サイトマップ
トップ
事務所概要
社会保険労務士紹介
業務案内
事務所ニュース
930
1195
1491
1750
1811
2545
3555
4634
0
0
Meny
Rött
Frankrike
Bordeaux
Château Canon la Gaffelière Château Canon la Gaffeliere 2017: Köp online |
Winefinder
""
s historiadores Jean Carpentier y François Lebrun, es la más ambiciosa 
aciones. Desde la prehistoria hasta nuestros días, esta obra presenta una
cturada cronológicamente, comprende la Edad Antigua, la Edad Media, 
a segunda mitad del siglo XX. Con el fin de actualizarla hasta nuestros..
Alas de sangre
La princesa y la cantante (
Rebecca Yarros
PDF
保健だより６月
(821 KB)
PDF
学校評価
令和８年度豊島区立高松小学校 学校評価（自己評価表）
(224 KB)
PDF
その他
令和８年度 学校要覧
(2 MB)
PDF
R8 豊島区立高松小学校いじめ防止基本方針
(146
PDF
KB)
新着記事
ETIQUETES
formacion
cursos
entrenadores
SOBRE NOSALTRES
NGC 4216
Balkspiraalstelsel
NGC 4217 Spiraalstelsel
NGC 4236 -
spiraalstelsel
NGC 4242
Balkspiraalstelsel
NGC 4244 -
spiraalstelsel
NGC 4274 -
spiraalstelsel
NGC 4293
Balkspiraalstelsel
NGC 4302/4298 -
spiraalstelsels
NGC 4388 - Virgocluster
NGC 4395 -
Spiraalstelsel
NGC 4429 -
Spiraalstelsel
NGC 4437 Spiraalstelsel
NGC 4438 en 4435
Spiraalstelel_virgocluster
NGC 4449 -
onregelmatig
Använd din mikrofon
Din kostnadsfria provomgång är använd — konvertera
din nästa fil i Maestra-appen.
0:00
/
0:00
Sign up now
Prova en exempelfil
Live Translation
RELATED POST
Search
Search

==================================================

» **What is being asked**
The required output is the line holding "NGC 4388 - Virgocluster" plus every line after it in the data, reproduced exactly.

» **Exercise solution**
NGC 4388 - Virgocluster
NGC 4395 -
Spiraalstelsel
NGC 4429 -
Spiraalstelsel
NGC 4437 Spiraalstelsel
NGC 4438 en 4435
Spiraalstelel_virgocluster
NGC 4449 -
onregelmatig
Använd din mikrofon
Din kostnadsfria provomgång är använd — konvertera
din nästa fil i Maestra-appen.
0:00
/
0:00
Sign up now
Prova en exempelfil
Live Translation
RELATED POST
Search
Search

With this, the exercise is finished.